Description Usage Arguments Value References Examples

Performs model-free reinforcement learning. Requires input data in the form of sample sequences consisting of states, actions and rewards. The result of the learning process is a state-action table and an optimal policy that defines the best possible action in each state.

ReinforcementLearning(data, s = "s", a = "a", r = "r",
  s_new = "s_new", learningRule = "experienceReplay", iter = 1,
  control = list(alpha = 0.1, gamma = 0.1, epsilon = 0.1), verbose = F,
  model = NULL, ...)

`data`	A dataframe containing the input sequences for reinforcement learning. Each row represents a state transition tuple `(s,a,r,s_new)`.
`s`	A string defining the column name of the current state in `data`.
`a`	A string defining the column name of the selected action for the current state in `data`.
`r`	A string defining the column name of the reward in the current state in `data`.
`s_new`	A string defining the column name of the next state in `data`.
`learningRule`	A string defining the selected reinforcement learning agent. The default value and only option in the current package version is `experienceReplay`.
`iter`	(optional) Iterations to be done. iter is an integer greater than 0. By default, `iter` is set to 1.
`control`	(optional) Control parameters defining the behavior of the agent. Default: `alpha = 0.1`; `gamma = 0.1`; `epsilon = 0.1`.
`verbose`	If true, progress report is shown. Default: `false`.
`model`	(optional) Existing model of class `rl`. Default: `NULL`.
`...`	Additional parameters passed to function.

An object of class rl with the following components:

Q: Resulting state-action table.
Q_hash: Resulting state-action table in hash format.
Actions: Set of actions.
States: Set of states.
Policy: Resulting policy defining the best possible action in each state.
RewardSequence: Rewards collected during each learning episode in iter.
Reward: Total reward collected during the last learning iteration in iter.

Sutton and Barto (1998).

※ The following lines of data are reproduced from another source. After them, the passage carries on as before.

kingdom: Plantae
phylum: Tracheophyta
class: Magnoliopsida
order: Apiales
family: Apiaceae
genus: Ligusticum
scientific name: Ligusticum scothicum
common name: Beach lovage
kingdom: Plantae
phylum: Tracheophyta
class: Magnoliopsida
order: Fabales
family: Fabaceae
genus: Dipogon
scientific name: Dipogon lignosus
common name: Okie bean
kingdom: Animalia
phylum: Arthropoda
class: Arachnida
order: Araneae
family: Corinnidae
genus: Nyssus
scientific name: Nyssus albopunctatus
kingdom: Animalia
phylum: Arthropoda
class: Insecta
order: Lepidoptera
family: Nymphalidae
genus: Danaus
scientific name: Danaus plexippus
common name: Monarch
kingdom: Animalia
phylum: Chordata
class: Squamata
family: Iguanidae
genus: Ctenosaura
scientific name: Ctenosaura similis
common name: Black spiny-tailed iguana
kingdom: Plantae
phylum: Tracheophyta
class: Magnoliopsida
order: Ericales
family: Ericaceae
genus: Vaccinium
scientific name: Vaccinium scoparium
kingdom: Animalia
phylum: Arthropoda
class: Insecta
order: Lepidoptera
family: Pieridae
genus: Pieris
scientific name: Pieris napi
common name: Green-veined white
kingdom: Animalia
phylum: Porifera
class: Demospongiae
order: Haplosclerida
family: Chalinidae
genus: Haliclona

Reinforcement Learning: An Introduction, Adaptive Computation and Machine Learning, MIT Press, Cambridge, MA.

# Sampling data (1000 grid sequences)
data <- sampleGridSequence(1000)

# Setting reinforcement learning parameters
control <- list(alpha = 0.1, gamma = 0.1, epsilon = 0.1)

# Performing reinforcement learning
model <- ReinforcementLearning(data, s = "State", a = "Action", r = "Reward",
s_new = "NextState", control = control)

# Printing model
print(model)

# Plotting learning curve
plot(model)

State-Action function Q
         right        up        down      left
s1 -1.09714550 -1.095733 -1.00553794 -1.098624
s2 -0.02999958 -1.097917 -1.00380243 -1.003177
s3 -0.02495463  9.842528 -0.02009063 -1.005332
s4 -1.10760309 -1.107829 -1.10758348 -1.108662

Policy
     s1      s2      s3      s4 
 "down" "right"    "up"  "down" 

Reward (last iteration)
[1] -450